Aujourd'hui, la classe dirigeante allemande s'appuie à nouveau sur ces forces d'extrême droite et saisit la guerre comme une opportunité pour imposer un budget de guerre record de 100 milliards d'euros, triplant d’un coup les dépenses militaires du pays – ce que même Hitler n'avait pas osé faire après son arrivée au pouvoir en 1933.
Le président ukrainien Volodymyr Zelensky a qualifié les cadavres de Boutcha de preuves d'un « génocide » en cours et a effectivement exclu tout progrès significatif dans les négociations de paix, déclarant: « Nous ne pouvons avoir la paix qu'en combattant ». Son ministre des Affaires étrangères, Dmytro Kuleba, a déclaré qu'il ne pouvait plus y avoir d'hésitation quant à de nouvelles livraisons d'armes à l'Ukraine : « Nous avons besoin d'armes, maintenant! »
En fait, l'Ukraine a été inondée d'armes par l'OTAN, en particulier par les États-Unis et maintenant aussi par l'Allemagne, qui envoie chars, drones et armes antichars. Selon le Washington Post, le gouvernement Biden a depuis son entrée en fonction dépensé pour l'Ukraine 2,3 milliards de dollars de « soutien à la défense ». De cette somme, 1,6 milliard de dollars ont été débloqués au cours des cinq premières semaines de la guerre.
La semaine dernière, Biden a annoncé une autre « aide budgétaire » encore de 500 millions de dollars pour l'Ukraine (article en anglais). Samedi, le Pentagone a promis 300 millions de dollars supplémentaires pour du matériel militaire, notamment des drones, des véhicules blindés et des mitrailleuses.
Ces livraisons massives d'armes ont déjà eu un impact majeur sur la guerre. Même à en juger par les chiffres fournis par le Kremlin, les pertes militaires russes (1 351) sont plus élevées que le bilan officiel des civils ukrainiens, qui s'élève à 1 232. Mais le nombre réel des morts parmi les soldats russes est largement considéré comme bien plus élevé ; le Pentagone estime lui, que 7 000 soldats russes pourraient avoir été tués.
Selon The Economist, les généraux russes meurent à un rythme sans précédent depuis la Seconde Guerre mondiale.

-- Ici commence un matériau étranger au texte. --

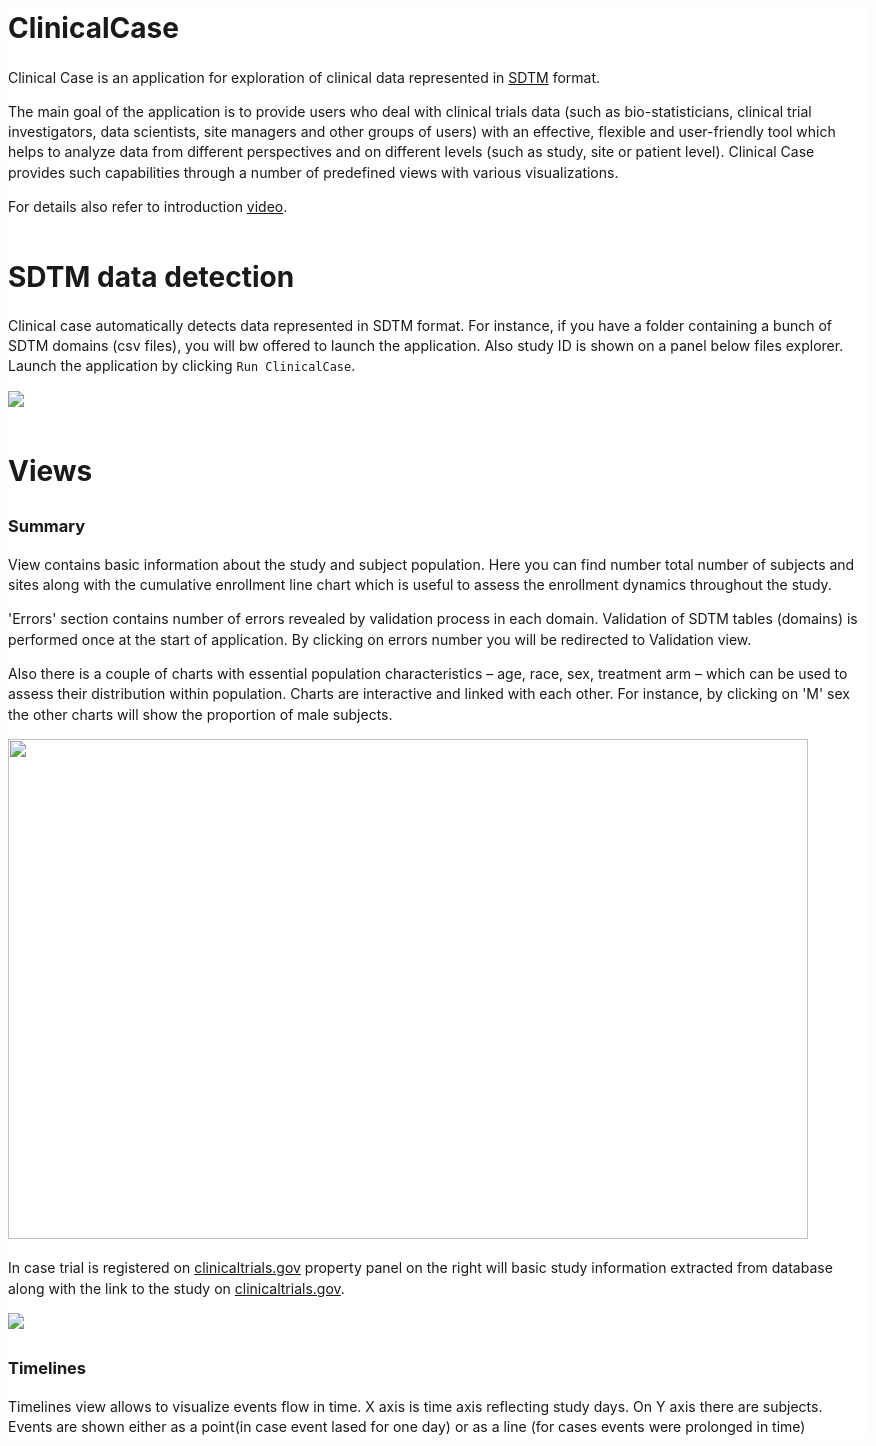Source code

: # ClinicalCase

Clinical Case is an application for exploration of clinical data represented in [SDTM](https://www.cdisc.org/standards/foundational/sdtm) format.

The main goal of the application is to provide users who deal with clinical trials data (such as bio-statisticians, clinical trial investigators, data scientists, site managers and other groups of users) with an effective, flexible and user-friendly tool which helps to analyze data from different perspectives and on different levels (such as study, site or patient level). Clinical Case provides such capabilities through a number of predefined views with various visualizations.

For details also refer to introduction [video](https://www.youtube.com/watch?v=lTg_E5xO-iw&ab_channel=Datagrok).

SDTM data detection
===============
Clinical case automatically detects data represented in SDTM format. For instance, if you have a folder containing a bunch of SDTM domains (csv files), you will bw offered to launch the application. Also study ID is shown on a panel below files explorer.
Launch the application by clicking `Run ClinicalCase`.

<img src="https://github.com/datagrok-ai/public/blob/master/packages/ClinicalCase/img/SDTM_data_detection.PNG"/>

Views
===============

### Summary

View contains basic information about the study and subject population.
Here you can find number total number of subjects and sites along with the cumulative enrollment line chart which is useful to assess the enrollment dynamics throughout the study.

'Errors' section contains number of errors revealed by validation process in each domain. Validation of SDTM tables (domains) is performed once at the start of application. By clicking on errors number you will be redirected to Validation view.

Also there is a couple of charts with essential population characteristics – age, race, sex, treatment arm – which can be used to assess their distribution within population. Charts are interactive and linked with each other. For instance, by clicking on 'M' sex the other charts will show the proportion of male subjects.

<img src="https://github.com/datagrok-ai/public/blob/master/packages/ClinicalCase/img/summary.gif" height="500" width='800'/>

In case trial is registered on [clinicaltrials.gov](https://clinicaltrials.gov/) property panel on the right will basic study information extracted from database along with the link to the study on [clinicaltrials.gov](https://clinicaltrials.gov/).

<img src="https://github.com/datagrok-ai/public/blob/master/packages/ClinicalCase/img/Summary_property_panel.PNG"/>


### Timelines

Timelines view allows to visualize events flow in time. X axis is time axis reflecting study days. On Y axis there are subjects.
Events are shown either as a point(in case event lased for one day) or as a line (for cases events were prolonged in time)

Des informations suggèrent que pas moins de 18 commandants militaires de haut rang ont été tués au combat, dont plusieurs généraux.
Si The Economist a cité un certain nombre de raisons possibles de la forte exposition des militaires russes les plus gradés – comme un équipement, une logistique et un moral des troupes médiocres – son article fait également remarquer que l'OTAN aide probablement l'Ukraine à intercepter les communications militaires russes et à localiser les troupes. De plus, The Economist fait référence à un reportage de Yahoo News qui révèle l’entraînement durant de nombreuses années des paramilitaires ukrainiens par les États-Unis, entre autres de tireurs d'élite. Un ancien responsable américain a déclaré à Yahoo News : « Je pense que les tireurs d'élite montrent de grands effets […] la formation a vraiment porté ses fruits ».